The Germans have a saying: “do not make monuments to the living, for they can still disgrace the stone.” It's a bit like our 'don't meet your heroes' line, but cleverer. Having met two heroes previously (British Bulldog: warm, solid handshake, enthusiasm. Dynamite Kid: called me a 'poof'' and yelled dubious obscenities from his knackered wheelchair), your hack opted for the side of generosity and chased up an interview with TV Ghost.



Stricken with love, according to last.fm, yr. corresp spun their recent LP Cold Fish seventeen times, most of which were consecutive. That's not including physical plays and ripping the whole thing to an MP3 player, deleting everything else in turn. Then buying the thing on import, alongside their rare-as-rocking-horse-shit debut self-titled 12”.

People call their genre 'shitgaze'. It's a stupid term, based on a joke. Now people are talking about this whole 'shitgaze' revolution. It's enough to make you vomit up a lung. How does singer/guitarist Timothy Conrad Glick feel about this?

“Uhhhhhhhhhhhhhhhhhhhhhhhhhhhhhhhhhhhhhhhh. I dunno.”

At the time, it seems like an infuriating answer. Looking back, it was a dumb question. When has a band ever graciously accepted a genre tag? Even if the genre tag came from the dude who recorded their first 12” record?

So how would you describe what TV Ghost did to some dude or lady dude who had never heard you? “Uhhhhhhhhh. [silence].”

Looks like I'm going to have to do it for him. The Ghosters came a-creepin' outta Lafayette, IN, a “pretty crappy” rustbelt town that one W. Axl Rose used to call home. It's not riven with the crack and crime of East Coast no-fly zones like Trenton and Camden. Instead it's decaying in that mundane, late-capitalistic way, all rusted gates and abandoned lots.



The band themselves are four skinny kids on drugs and a nihilistic kick to match those dudes from The Big Lebowski. Thousand-yard stares. Remorseless stances. Nary a smile between them. You'd mistake them for complete dorks if they weren't playing some of the most vital music of the century.

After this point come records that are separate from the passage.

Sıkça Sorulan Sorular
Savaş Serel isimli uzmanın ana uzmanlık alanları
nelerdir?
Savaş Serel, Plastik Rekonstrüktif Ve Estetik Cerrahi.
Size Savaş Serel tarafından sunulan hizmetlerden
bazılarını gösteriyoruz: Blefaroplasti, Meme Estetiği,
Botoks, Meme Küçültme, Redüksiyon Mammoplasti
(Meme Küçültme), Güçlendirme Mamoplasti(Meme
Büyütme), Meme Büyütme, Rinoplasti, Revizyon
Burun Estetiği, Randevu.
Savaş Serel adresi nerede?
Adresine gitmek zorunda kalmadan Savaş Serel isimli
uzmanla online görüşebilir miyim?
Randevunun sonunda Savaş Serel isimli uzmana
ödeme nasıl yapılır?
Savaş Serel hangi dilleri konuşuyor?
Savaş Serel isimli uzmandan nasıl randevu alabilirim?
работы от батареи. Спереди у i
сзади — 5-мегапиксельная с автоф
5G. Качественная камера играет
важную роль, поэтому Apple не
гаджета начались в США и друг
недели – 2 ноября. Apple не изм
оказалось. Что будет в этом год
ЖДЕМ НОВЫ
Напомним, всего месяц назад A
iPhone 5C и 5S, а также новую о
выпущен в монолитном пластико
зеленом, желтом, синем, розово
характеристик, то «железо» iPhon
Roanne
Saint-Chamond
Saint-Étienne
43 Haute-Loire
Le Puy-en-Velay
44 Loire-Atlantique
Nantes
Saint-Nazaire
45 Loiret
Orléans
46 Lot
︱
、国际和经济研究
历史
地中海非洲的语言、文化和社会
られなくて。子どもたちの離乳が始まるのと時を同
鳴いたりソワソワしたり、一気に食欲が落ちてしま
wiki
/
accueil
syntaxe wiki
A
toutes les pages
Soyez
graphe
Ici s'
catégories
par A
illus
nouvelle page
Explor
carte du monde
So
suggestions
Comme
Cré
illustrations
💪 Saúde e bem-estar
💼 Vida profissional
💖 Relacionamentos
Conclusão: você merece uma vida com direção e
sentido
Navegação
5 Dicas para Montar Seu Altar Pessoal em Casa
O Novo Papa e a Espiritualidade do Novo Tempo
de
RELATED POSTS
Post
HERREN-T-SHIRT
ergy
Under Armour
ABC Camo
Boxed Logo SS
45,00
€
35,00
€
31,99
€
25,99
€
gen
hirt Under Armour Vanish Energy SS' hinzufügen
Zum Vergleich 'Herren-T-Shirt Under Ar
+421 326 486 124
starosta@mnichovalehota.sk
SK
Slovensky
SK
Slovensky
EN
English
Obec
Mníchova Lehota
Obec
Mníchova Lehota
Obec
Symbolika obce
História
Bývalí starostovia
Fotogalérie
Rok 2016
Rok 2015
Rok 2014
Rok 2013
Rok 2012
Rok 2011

There's something for everyone who hates most things. TV Ghost stick their necks up above the garage-rock parapet to incorporate telekinetic spasms of no wave, the icy-technological paranoia of Chrome and their early industrial ilk and wiry, worried post-punk. Glick howls like his bowels are being extracted through his gluteals and the rest of the band pummel away in noisy ecstacy.

Back to the interview. What's going down in Lafayette? “Oh, nothing.” It's the spiritual home of Guns'n'Roses, I tell him. Stone silence. Like his album suggests, cold fish. “There's not much of a scene here at all.”

But a lot of the recent garage/lo-fi stuff has had a lot of press coverage. Even MTV did a little feature on groups like Tyvek, Kurt Vile and Psychedelic Horseshit. “I don't know about that.” You've even played some pretty awesome stuff, like the recent WFMU festival with legends such as Teenage Jesus and Faust. “Mmmm.”

Mmmm? Mmmmm???!!! Just as rage is about to find voice, he finds enough to tell Student Direct, a propos of nothing, that Lydia Lunch thought their drummer, the improbably named Jackson Van Horn, was “pretty hot.” And then he laughs a lot, like a man who does not laugh a lot. Like this: “Ha. Ha ha. Ha. Ha.” Stop.

Which sends your writer into an inexplicable fit of laughter, capped with a pretty obvious ephiphany: those Germans were right. Whaddya expect this guy to do, come out with a Beckett play? He's a singer in a band tipped for success, not Ban Ki Moon. His defensiveness and lack of expurgation don't mean much at all when you crank the record up high.



Whatever their future status (hint: they're tipped to act as poster boys in the new US arm of the next big NME wave) they've managed to sew up a couple of high-quality releases along the way. 2010 should see them coming over here to show us what they've got. What can we expect? “Uhhhhhhhhhhhhhhhhhh.” Oh just go and see them. Far less infuriating.